The Times, London, today developed the theme of great people winning universal acclaim – except at home. “Mention Claude Monet and the world thinks of France and the play of light on its seasides, countryside and the gardens…. Monet’s glory, however, has never been as great at home as abroad.”

According to Dr Richard Thomson, co-curator of the exhibition, “the world has never seen such a vast collection of Monets”.

Thomson, who is professor of fine arts at Edinburgh University, has advised on the selection of works for the exhibition and written much of the 375-page catalogue for the show.

He says Monet was pumping out art for US collectors by the late 1880s. “There was already a sense in the 1880s that Monet was pandering to an American market.”

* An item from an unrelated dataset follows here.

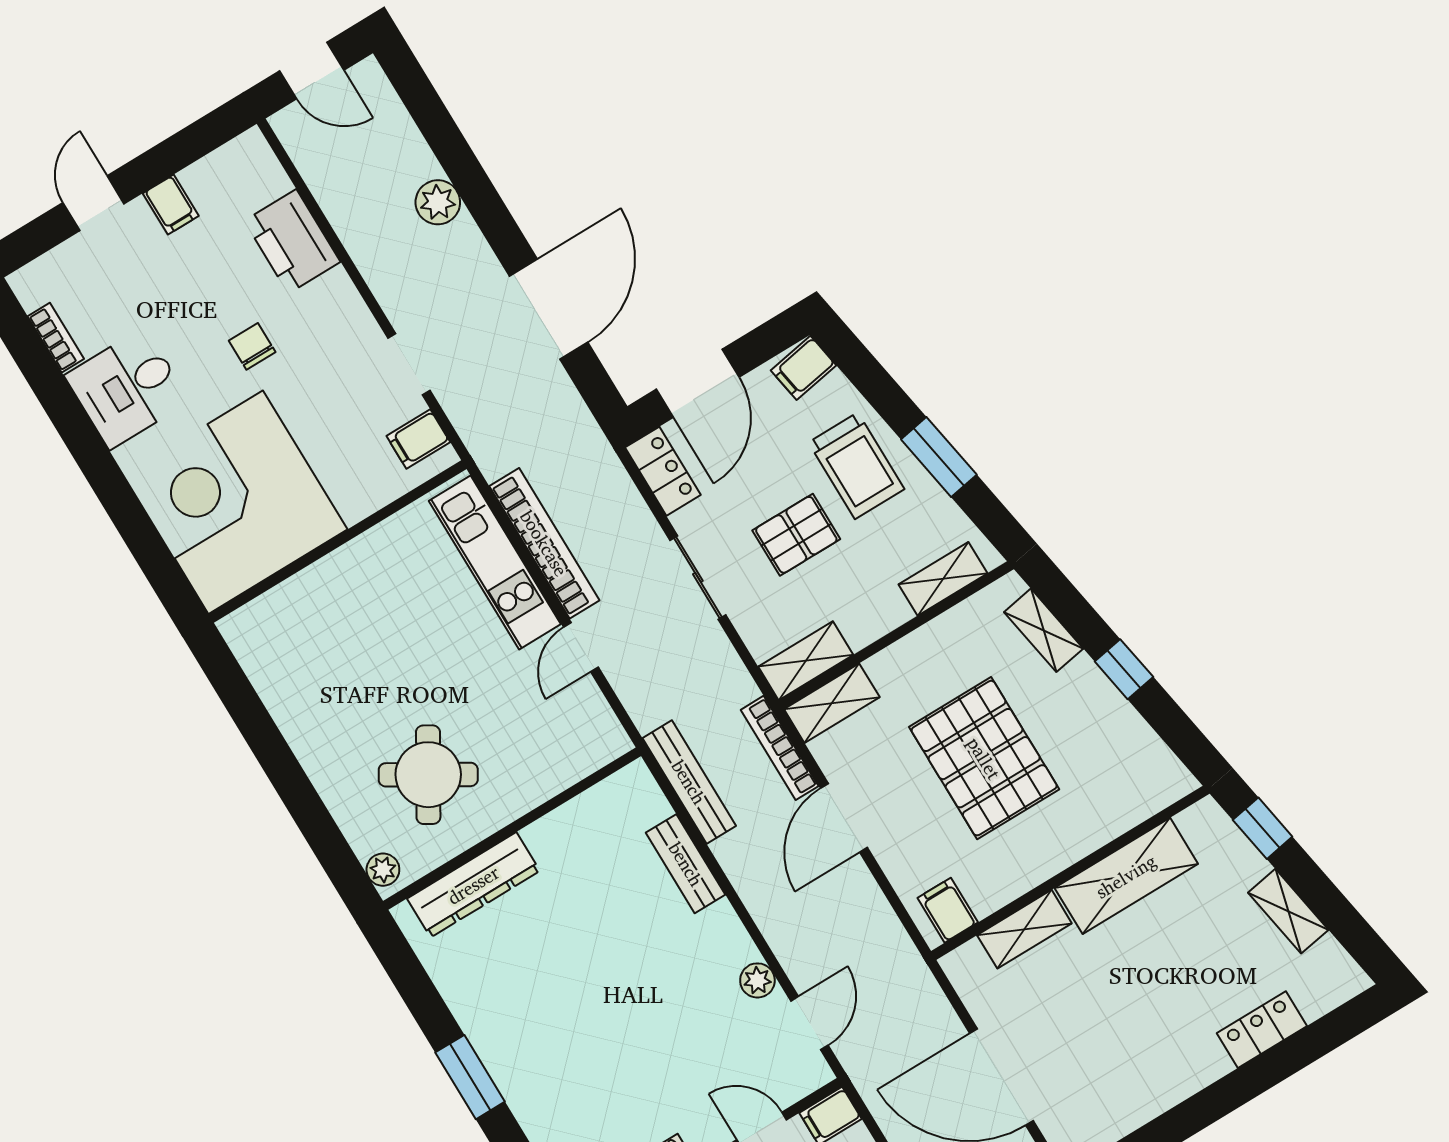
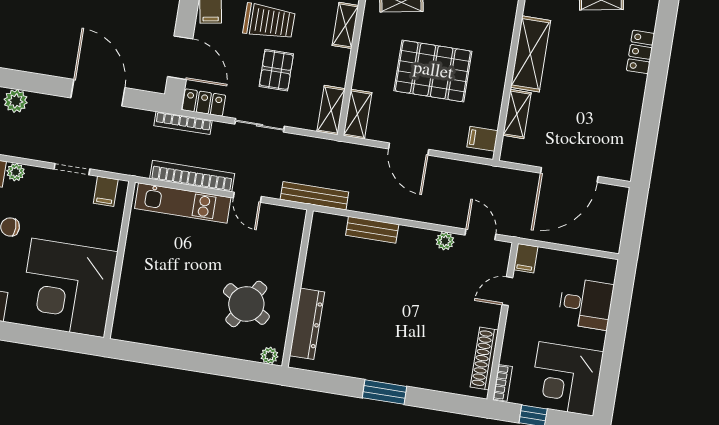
plant: (337, 288) -> (16, 172), added
bookcase: (780, 748) -> (183, 123), moved
bench: (689, 782) -> (314, 196), moved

Thomson argues that, far from being an “easy” and decorative painter, Monet was a tough pioneer who continued to break new ground right up to his death in 1926 at the age of 86.

The Times has even a leader on the subject. “British public opinion has always been more grudging than rest of the world in its admiration of David Beckham. In the case of Claude Monet, such asymmetries are even more marked. For the rest of the world, Monet has become almost synonymous with the idea of France itself – its light and landscapes, its epicurean pleasures and pastimes. But the French have proved harder to please….Where the world nodded in collective approval, France shrugged its shoulders.”